How do I approach the following integral? Evaluate 
$$\displaystyle \int_{-\infty}^{\infty} \frac{\cos x}{x^2+1}~dx$$
 A: Hints:
$$C_R:=[-R,R]\cup \Gamma_R:=\{z\in\Bbb C\;;\;z=Re^{it}\,,\;0\le t\le \pi\,\,,\,\,R>0\}$$
$$\left|\;\int\limits_{\Gamma_R}\frac{e^{iz}}{z^2+1}dz\;\right|\le \sup_{z\in\Gamma_R}\frac{e^{-R\sin t}}{R^2-1}R\pi\xrightarrow[R\to\infty]{}0\;,\;\;\text{since}\;\;R\sin t>0$$
$$\int\limits_{-R}^R\frac{e^{ix}}{x^2+1}dx\xrightarrow[R\to\infty]{}\int\limits_{-\infty}^\infty\frac{\cos t+i\sin t}{x^2+1}dx$$
$$\oint\limits_{C_R}f(z):=\frac{e^{iz}}{z^2+1}\,dz=2\pi iRes_{z=i}(f)=2\pi i\frac{e^{-1}}{2i}=\frac{\pi}{e}$$
Now put together the above, use Cauchy's Residue theorem and stuff.

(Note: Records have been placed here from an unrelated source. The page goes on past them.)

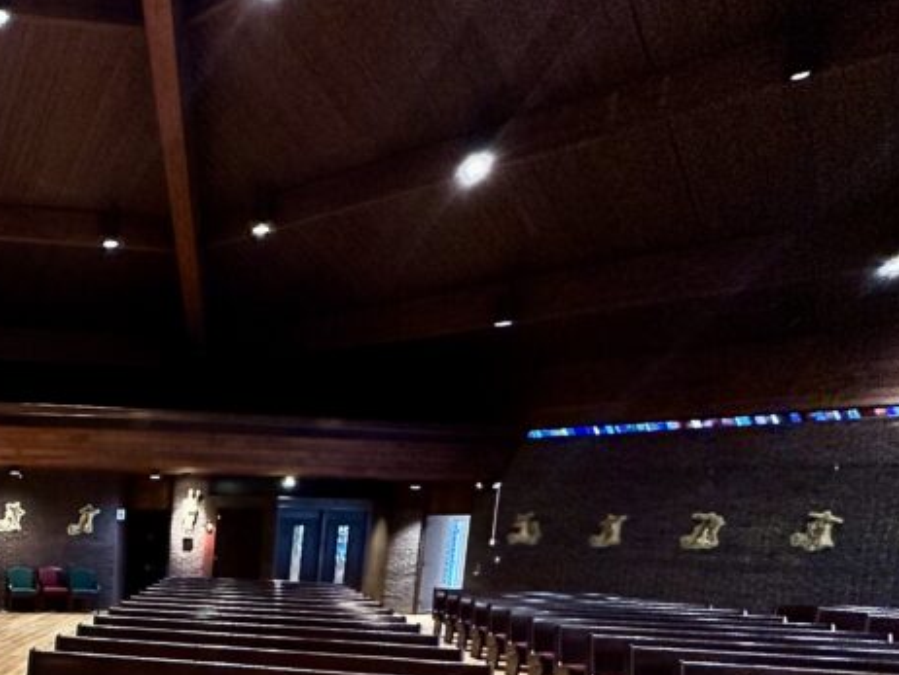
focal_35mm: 31
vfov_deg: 41.0
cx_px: -58
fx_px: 806
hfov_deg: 45.8
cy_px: 638
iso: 500
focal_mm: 2.22
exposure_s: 1/60
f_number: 2.2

A: Since the simplest route has already been taken, I'll take another. The function $x\mapsto e^{-|x|}$ is integrable on $\mathbb{R}$, and it's Fourier transform is easily computed as
$$
\begin{align}
\int_{-\infty}^\infty e^{-|x|}e^{-itx}\,dx& = \int_0^\infty e^{-x(1+it)}\,dx + \int_{-\infty}^0 e^{x(1-it)}\,dx \\
& = \frac{1}{1+it} + \frac{1}{1-it} \\
& = \frac{2}{1+t^2}
\end{align}
$$
This Fourier transform is integrable. So by the Fourier inversion formula,
$$
\int_{-\infty}^\infty \frac{2}{1+t^2}e^{ixt}\,dt = 2\pi e^{-|x|}.
$$
Take $x = 1$ and divide both sides by $2$. 
A: Well that integral has poles at $z=i, -i$. You can integrate along a semicircle of radius $R>i$, use Cauchy's residue formula and let $R \rightarrow \infty$ and hope that the integral along the arc goes to $0$. 
A: I would feed it to Alpha and get $\frac \pi e$
A: Use Residue Theorem.
$$\int_{-\infty}^{\infty}\frac{\cos x}{x^2+1}dx=\Re\int_C\frac{e^{iz}}{z^2+1}dz=\Re 2\pi iRes|_{z=i}=\Re 2\pi i\frac{e^{-1}}{2i}=\frac{\pi}{e}.$$